If Mayor Nutter had come out the front door of his office last night, he would have encountered our group of public schools advocates, which included several parents, a retired teacher, a former principal, the head of the Philadelphia branch of the NAACP, and a 7th grade student at a school targeted for closure. We were sitting outside his office in order to underscore the message that thousands of Philadelphians have been trying to send to him and to the SRC over the last year: that mass closings of Philadelphia’s public schools undermine our children’s educational prospects, compromise kids’ safety, contribute to the drop-out crisis, uproot communities, and destroy jobs and neighborhoods—all for little to no savings.
Earlier in the day, members of the NAACP, Black Clergy, Action United, and Parents United for Public Education met with the Mayor to share their data-based criticisms of the massive school closings plan. They presented an analysis of what mass closings would do to the city and suggested alternate pathways for city leadership to take in order to prevent the massive disruption of students’ educations and further damage to neighborhoods.
Sitting in the hall outside the Mayor’s office, I sat wishing we had city leaders who would consider the broad impact of such sweeping disinvestment—and propose alternatives.
- Why does Philadelphia have to pursue such cut-rate, imitative policy?
- Why are we being forced to buy into this mass school-closing plan, copied from other cities where it has already flopped?
- When we have data from other cities where such plans have proven disastrous, and when we have local data that the receiving schools are no better (and sometimes worse) than the schools Philadelphia students are being forced from, why do we have to travel down the same road?
Michael Nutter was my Councilman years ago, and I thought him a good one as he worked to create an Ethics Board in Philadelphia and fought the closing of our local libraries (back in 2005, that is). Yet I don’t see much leadership from the Mayor’s office these days.
When it comes to public education and what Philadelphia’s march down the path of massive school closings means for our city, the Mayor has been evasive, saying decisions are in the hands of the School Reform Commission and he doesn’t want to get involved. However, Mayor Nutter’s appointees sit on the SRC, his education advisor participates in the SRC’s deliberations, and the Mayor has gone on record saying he supports the mass school-closings plan, so it is clear that Michael Nutter is one of the key people responsible for the direction in which Philadelphia is moving with public education.
What he has not done is taken responsibility for his role.
Mayor Nutter has not adequately answered the strong, data-based criticisms of the school closings blueprint, and he has avoided addressing what will happen to our city if this plan for massive disinvestment in neighborhoods across Philadelphia proceeds.
What has been missing in this whole debate is any acknowledgment from the Mayor’s office of the negative consequences of mass school closings for our city as a whole–or any creative vision for public schools and their importance for the fabric of our city. I would like to see the Mayor and Philadelphia’s other government officials embrace a creative vision that maintains public control, accountability, and access in our schools.
We need to find a way to harness the capacity for schools to be hubs for neighborhood cohesion and economic development, perhaps through the joint use of schools that are currently under-enrolled—arrangements in which non-profit or for-profit entities, public agencies, or civic groups pay rent to share the use of school buildings and grounds.

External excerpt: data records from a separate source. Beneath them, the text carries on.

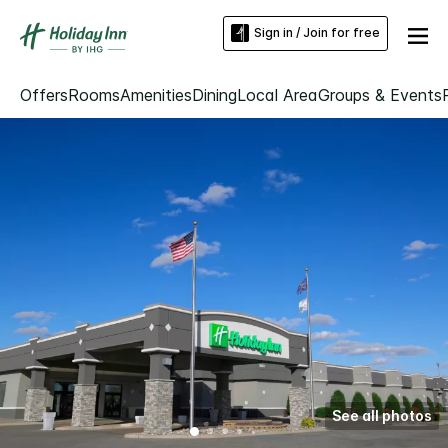
Sign in / Join for free
Offers
Rooms
Amenities
Dining
Local Area
Groups & Events
See all photos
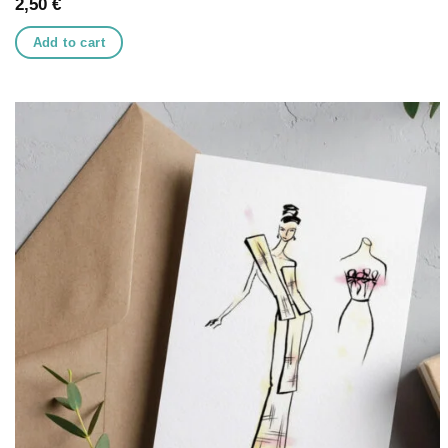
2,50
€
Add to cart
Add to
wishlist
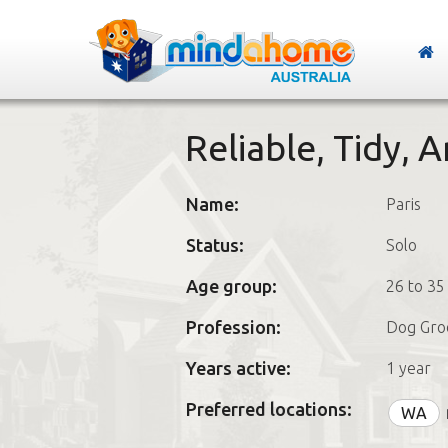
Reliable, Tidy, 
Name:
Paris
Status:
Solo
Age group:
26 to 35
Profession:
Dog Gro
Years active:
1 year
Preferred locations:
WA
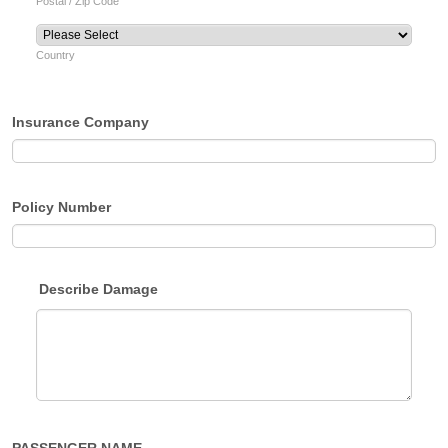
Postal / Zip Code
Country
Insurance Company
Policy Number
Describe Damage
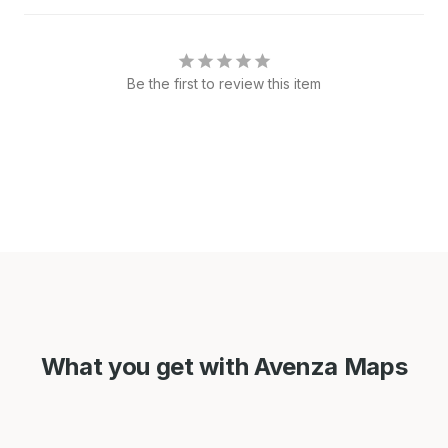
Be the first to review this item
What you get with Avenza Maps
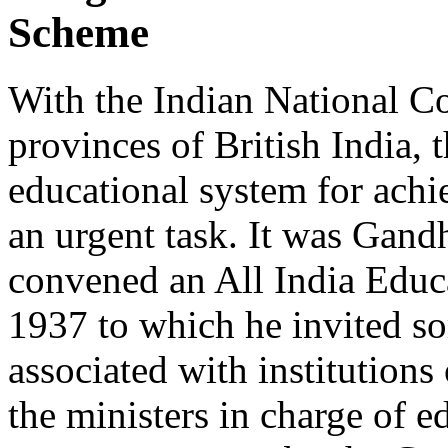
Scheme
With the Indian National Co
provinces of British India, 
educational system for achi
an urgent task. It was Gandh
convened an All India Educ
1937 to which he invited s
associated with institutions
the ministers in charge of e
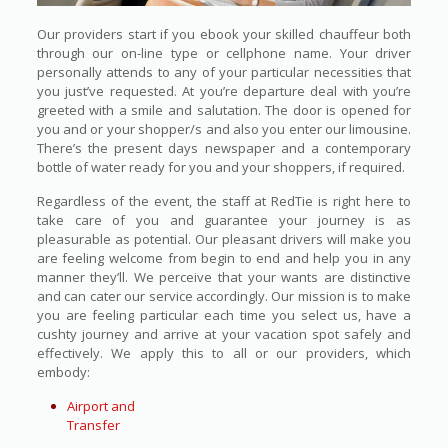
Our providers start if you ebook your skilled chauffeur both
through our on-line type or cellphone name. Your driver
personally attends to any of your particular necessities that
you just’ve requested. At you’re departure deal with you’re
greeted with a smile and salutation. The door is opened for
you and or your shopper/s and also you enter our limousine.
There’s the present days newspaper and a contemporary
bottle of water ready for you and your shoppers, if required.
Regardless of the event, the staff at RedTie is right here to
take care of you and guarantee your journey is as
pleasurable as potential. Our pleasant drivers will make you
are feeling welcome from begin to end and help you in any
manner they’ll. We perceive that your wants are distinctive
and can cater our service accordingly. Our mission is to make
you are feeling particular each time you select us, have a
cushty journey and arrive at your vacation spot safely and
effectively. We apply this to all or our providers, which
embody:
Airport and
Transfer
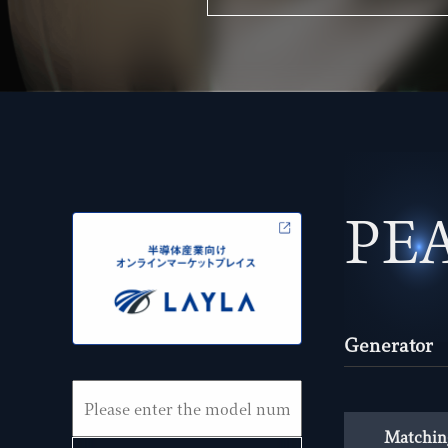
PE
Generator
Matchin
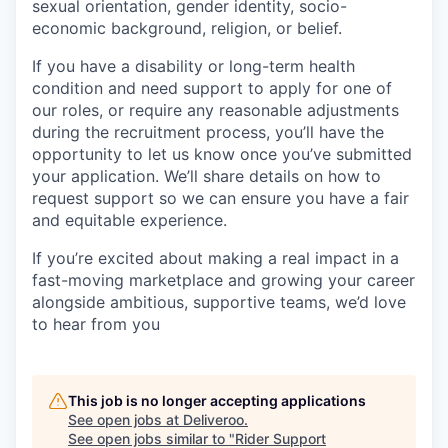
sexual orientation, gender identity, socio-
economic background, religion, or belief.
If you have a disability or long-term health
condition and need support to apply for one of
our roles, or require any reasonable adjustments
during the recruitment process, you’ll have the
opportunity to let us know once you’ve submitted
your application. We’ll share details on how to
request support so we can ensure you have a fair
and equitable experience.
If you’re excited about making a real impact in a
fast-moving marketplace and growing your career
alongside ambitious, supportive teams, we’d love
to hear from you
This job is no longer accepting applications
See open jobs at
Deliveroo
.
See open jobs similar to "
Rider Support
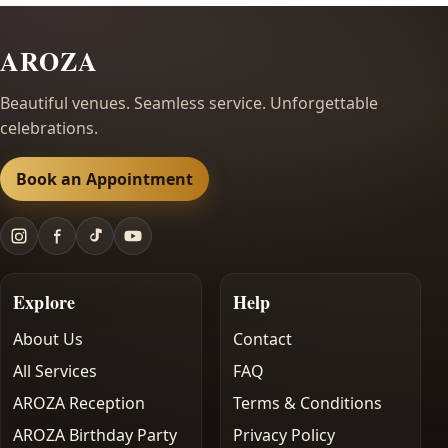
AROZA
Beautiful venues. Seamless service. Unforgettable
celebrations.
Book an Appointment
Explore
Help
About Us
Contact
All Services
FAQ
AROZA Reception
Terms & Conditions
AROZA Birthday Party
Privacy Policy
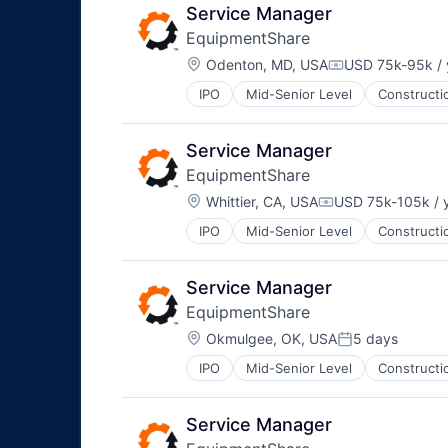
Service Manager
EquipmentShare
Location:
Odenton, MD, USA
USD 75k-95k / 
Compensation:
IPO
Mid-Senior Level
Constructi
Service Manager
EquipmentShare
Location:
Whittier, CA, USA
USD 75k-105k / 
Compensation:
IPO
Mid-Senior Level
Constructi
Service Manager
EquipmentShare
Location:
Okmulgee, OK, USA
5 days
Posted:
IPO
Mid-Senior Level
Constructi
Service Manager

Considering such an idea is exciting, but it would take collaboration and innovation among city government officials, the school district, and neighborhood groups. It would mean combining discussions of policy with the local knowledge of students, teachers, parents, and neighborhood residents.
Mayor Nutter, we need you to become the public education champion we elected you to be. We need you to stand up for our city’s schools and neighborhoods—and we need you in Harrisburg to fight for an education funding formula that can turn things around not only for Philadelphia but for the entire state. Please come out the front door.